The Melbourne Racing Club (MRC) is one of three metropolitan horse racing clubs in Melbourne, Victoria, Australia. It began life as the Victoria Amateur Turf Club, in 1875 with Mr. E.C. Moore as the club's first Secretary. The Dowling Forest Racecourse in Ballarat was the location for the first VATC race meeting on Friday, 24 March 1876. Within six months the VATC were granted use of Crown land at Caulfield as a permanent home in Melbourne.

History and race meetings
In 1879, the club staged the first running of the Caulfield Cup, and two years later, introduced the Caulfield Guineas and the Toorak Handicap. In addition the Caulfield Cup was switched to the spring racing season and became the lead up race to the Melbourne Cup. The Futurity Stakes was added to the racing calendar in 1898. The Club suffered the loss of the Members' Stand in 1922 when it was destroyed by fire, and five years later the Guineas Stand was also burnt down.

The military occupied Caulfield Racecourse in 1940 for a period of four years when it became a depot and barracks for army recruits during the Second World War. The then Vice-President of the United States, Richard Nixon attended the Caulfield Cup meeting in 1953.

────

**Required task A:** According to the passage on the Melbourne Racing Club, in what year was the Members' Stand destroyed by fire?
**Required task B:** Extend the passage on the Melbourne Racing Club by continuing from its last sentence.
The material after this passage is separate from it.

**Data section:**
────

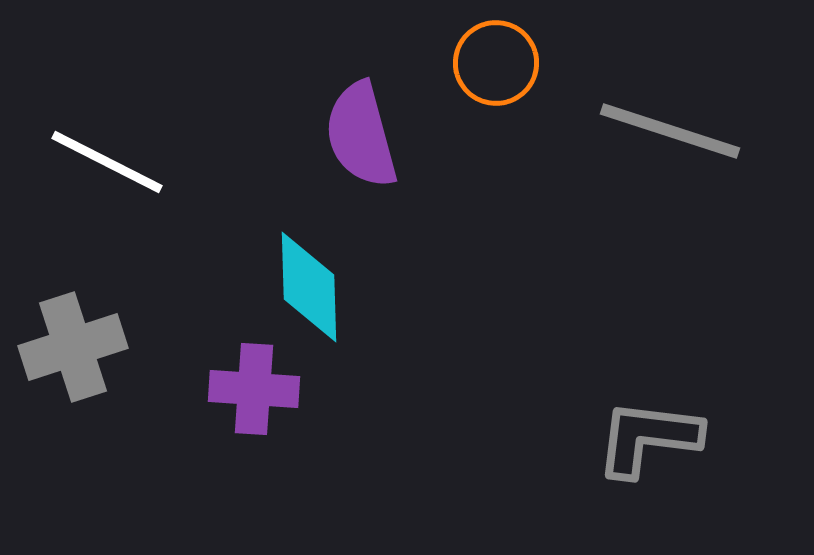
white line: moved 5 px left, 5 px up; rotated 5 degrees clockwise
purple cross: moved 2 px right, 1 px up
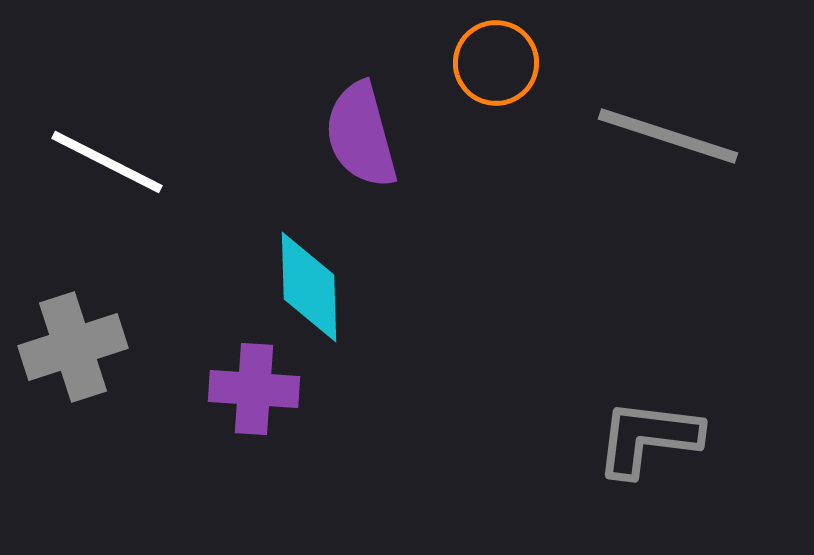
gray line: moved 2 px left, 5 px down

────

**Written answer A:** 1922

**Written answer B:**
In 1963 the Melbourne Racing Club, which had been created from an amalgamation of the Williamstown Racing Club and the Victorian Racing and Trotting Association, was incorporated into the VATC. Following the merger, the newest of Melbourne's race tracks, Sandown Racecourse, was opened on 19 June 1965 in front of a crowd of over 52,000.

The first Blue Diamond Stakes, a race for 2-year-olds, was run at Caulfield in 1971 and won by Tolerance.

The glass-fronted Rupert Clarke Grandstand, which replaced the main Caulfield grandstand of the 1920s, was opened in 1992.

With the increase in the number of visiting international horses to the Melbourne Spring Racing Carnival a permanent Quarantine Centre was established by the VATC at Sandown Racecourse in 1997.

In 2001 the Club commenced a five-year, $20 million, strategic plan which included the establishment of 20 feature race days at Caulfield; construction of a second turf track at Sandown to be known as Hillside, with the existing circuit being renamed Lakeside; a major upgrade of facilities and training tracks at Caulfield; and the change of club name from Victoria Amateur Turf Club to Melbourne Racing Club.

Jumps racing is conducted at the Sandown track during the winter months, the blue ribbon events being the Australian Steeple and the Australian Hurdle.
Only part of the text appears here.